Catholic Diocese of Spokane, Washington
Official News Magazine of the Diocese of Spokane
P.O. Box 48, Spokane WA 99210
(509) 358-7340; FAX: (509) 358-7302
The Question Box
by Father I.J. Mikulski
(From the July 1, 2010 edition of the Inland Register)
Q. Most Catholics of the old school believe that there are few infallible truths in the Catholic faith, the virgin birth and the Assumption being two such truths. However, our diocesan theologian says that all encyclicals and proclamations of the Magisterium are infallible. Who is right? If the theologian is correct, when did we get so much more infallible data?
A. There’s an element of truth in both positions. If we take the narrow road where infallibility is restricted to specific statements made by the pope or the wide road where infallibility is extended to include a broader concept of error-free doctrine, well, there’s a little bit of space, but not much, to wiggle a little, but not much, to show both are correct.
Lest we muddle along we should define our terms. Theologians, who have never met an issue they could not sub-divide, know they can’t go wrong holding the primary definition. Infallibility is present when the pope speaks as chief teacher of the faith on matters of faith and morals and clearly states his intention to use his gifted office in this capacity. Let there be no mistake about his declaration.
How often has that happened, you ask? Twice. Both declarations were precise statements about the Blessed Virgin Mary. In 1854 Pope Pius IX proclaimed the dogma of the Immaculate Conception. In 1950 Pope Pius XII proclaimed the dogma of the Assumption of Mary. Both popes declared their intent to present infallible doctrine. These were not new doctrines. Both beliefs were traced back more than 1,000 years in Catholic tradition.
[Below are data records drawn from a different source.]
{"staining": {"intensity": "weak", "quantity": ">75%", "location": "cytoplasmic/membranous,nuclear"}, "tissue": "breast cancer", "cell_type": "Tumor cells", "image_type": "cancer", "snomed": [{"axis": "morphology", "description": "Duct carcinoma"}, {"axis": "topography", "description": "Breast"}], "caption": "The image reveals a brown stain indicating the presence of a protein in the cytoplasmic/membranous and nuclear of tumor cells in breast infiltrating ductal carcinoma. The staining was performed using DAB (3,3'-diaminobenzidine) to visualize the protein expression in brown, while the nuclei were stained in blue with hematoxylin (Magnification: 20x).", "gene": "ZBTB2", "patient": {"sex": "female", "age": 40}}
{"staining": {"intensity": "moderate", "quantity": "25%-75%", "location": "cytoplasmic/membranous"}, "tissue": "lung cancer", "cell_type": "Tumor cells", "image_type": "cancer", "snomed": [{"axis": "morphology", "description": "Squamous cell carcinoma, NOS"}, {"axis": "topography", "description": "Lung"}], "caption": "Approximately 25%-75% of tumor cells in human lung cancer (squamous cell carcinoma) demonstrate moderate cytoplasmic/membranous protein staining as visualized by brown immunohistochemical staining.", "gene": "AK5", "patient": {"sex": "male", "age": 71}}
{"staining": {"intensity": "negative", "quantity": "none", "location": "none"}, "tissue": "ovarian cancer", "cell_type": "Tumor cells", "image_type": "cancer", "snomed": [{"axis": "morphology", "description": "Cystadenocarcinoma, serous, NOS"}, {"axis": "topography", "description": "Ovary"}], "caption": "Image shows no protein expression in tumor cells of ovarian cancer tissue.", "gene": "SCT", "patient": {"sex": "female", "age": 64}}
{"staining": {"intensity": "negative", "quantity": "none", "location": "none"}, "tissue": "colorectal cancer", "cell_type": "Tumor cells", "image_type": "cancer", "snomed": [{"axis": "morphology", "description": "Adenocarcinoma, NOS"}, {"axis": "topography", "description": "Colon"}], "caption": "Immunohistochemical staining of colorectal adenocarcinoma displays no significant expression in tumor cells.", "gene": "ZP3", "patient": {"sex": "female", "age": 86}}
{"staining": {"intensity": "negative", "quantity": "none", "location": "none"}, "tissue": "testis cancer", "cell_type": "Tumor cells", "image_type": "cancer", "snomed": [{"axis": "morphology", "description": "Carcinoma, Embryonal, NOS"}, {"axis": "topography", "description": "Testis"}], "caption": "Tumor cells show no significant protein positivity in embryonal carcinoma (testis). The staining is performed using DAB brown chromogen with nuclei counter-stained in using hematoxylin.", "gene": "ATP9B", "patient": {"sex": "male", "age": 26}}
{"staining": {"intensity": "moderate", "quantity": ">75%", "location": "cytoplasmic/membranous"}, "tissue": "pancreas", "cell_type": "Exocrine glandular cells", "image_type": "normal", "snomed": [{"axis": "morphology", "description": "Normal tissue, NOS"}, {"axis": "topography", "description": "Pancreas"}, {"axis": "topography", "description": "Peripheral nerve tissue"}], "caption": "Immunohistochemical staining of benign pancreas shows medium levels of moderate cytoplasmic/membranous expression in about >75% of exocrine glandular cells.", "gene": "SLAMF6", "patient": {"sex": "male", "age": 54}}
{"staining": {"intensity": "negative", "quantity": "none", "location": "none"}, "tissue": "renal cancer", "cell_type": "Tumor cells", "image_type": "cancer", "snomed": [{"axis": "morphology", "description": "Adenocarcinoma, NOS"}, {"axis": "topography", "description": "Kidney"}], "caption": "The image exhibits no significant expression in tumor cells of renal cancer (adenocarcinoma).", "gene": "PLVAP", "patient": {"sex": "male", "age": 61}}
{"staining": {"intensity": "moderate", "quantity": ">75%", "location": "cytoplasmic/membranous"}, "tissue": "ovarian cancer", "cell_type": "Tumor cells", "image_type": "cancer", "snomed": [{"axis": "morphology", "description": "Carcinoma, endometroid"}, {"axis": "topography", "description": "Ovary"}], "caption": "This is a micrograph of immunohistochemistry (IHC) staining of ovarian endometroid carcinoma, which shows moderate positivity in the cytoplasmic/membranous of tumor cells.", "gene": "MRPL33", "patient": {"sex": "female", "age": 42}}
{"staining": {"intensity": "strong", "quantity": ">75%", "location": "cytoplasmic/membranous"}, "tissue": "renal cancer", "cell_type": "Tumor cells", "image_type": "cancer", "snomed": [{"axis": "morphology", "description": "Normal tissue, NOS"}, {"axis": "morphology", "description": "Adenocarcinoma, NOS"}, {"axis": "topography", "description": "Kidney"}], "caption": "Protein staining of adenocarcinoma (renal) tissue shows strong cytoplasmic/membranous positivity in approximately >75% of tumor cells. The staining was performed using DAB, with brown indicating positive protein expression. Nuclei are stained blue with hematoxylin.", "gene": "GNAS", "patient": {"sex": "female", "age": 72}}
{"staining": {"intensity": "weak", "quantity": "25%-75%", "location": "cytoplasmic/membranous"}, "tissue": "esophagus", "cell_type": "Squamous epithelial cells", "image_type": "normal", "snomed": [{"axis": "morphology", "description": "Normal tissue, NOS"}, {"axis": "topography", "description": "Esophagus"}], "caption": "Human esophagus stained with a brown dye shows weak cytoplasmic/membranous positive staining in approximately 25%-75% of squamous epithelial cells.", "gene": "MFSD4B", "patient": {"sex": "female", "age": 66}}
You used the word “magisterium” properly. It’s derived from the Latin word magister, meaning teacher. Catholics have a magisterium, the teaching authority, based on Christ’s promise. After he had quizzed Peter by asking Who do you think I am? Jesus said “I will give you the keys to the kingdom of heaven. Whatever you declare bound on earth shall be bound in heaven; whatever you declare loosed on earth shall be loosed in heaven.” (Matthew 16:19) Peter, and his successors, received the magisterium of teaching error-free doctrines “always, until the end of the world.” (Matthew 28:20)
Infallibility is also in effect when the body of bishops, in union with the pope, exercise their magisterium in an ecumenical council. They have defined such major doctrines as the Trinity, grace, redemption, the divinity of Christ.
Q. Will you please state the position of the Catholic Church regarding Muslims? I know they have had meetings to talk things over. Pope John Paul invited leaders to that meeting at Assisi a few years ago. What does the church say about them?
A. The Catholic church takes no position on the eternal consignment of anyone. Leave the judging to God, gladly.
From the teaching of Jesus we know there will be a personal judgment and there is an eternity, but the final decision, the judgment, about those truths, is the exclusive prerogative of God.
Jesus stressed the importance of being accountable for our actions and the motives for our actions. He stressed the essential sacrament of baptism. “Unless a man is born again of water and the Holy Spirit he will not enter the kingdom of heaven.” (John 3:5)
Is there such a thing as no-fault non-baptism? Is it because of neglect? Inculpable ignorance? Genuine intellectual doubts? There are too many combinations of motives in that mysterious labyrinth of the mind. At some point we must step aside and let God, who alone understands our inner secrets, make his judgment.
The best answer to your question is Vatican II. “There are people who are in ignorance of Christ’s gospel and of his church through no fault of their own and who search for God in sincerity of heart; they attempt to put into practice the recognition of his will that they have reached through the dictate of conscience. They do so under the influence of divine grace; they can attain everlasting salvation.”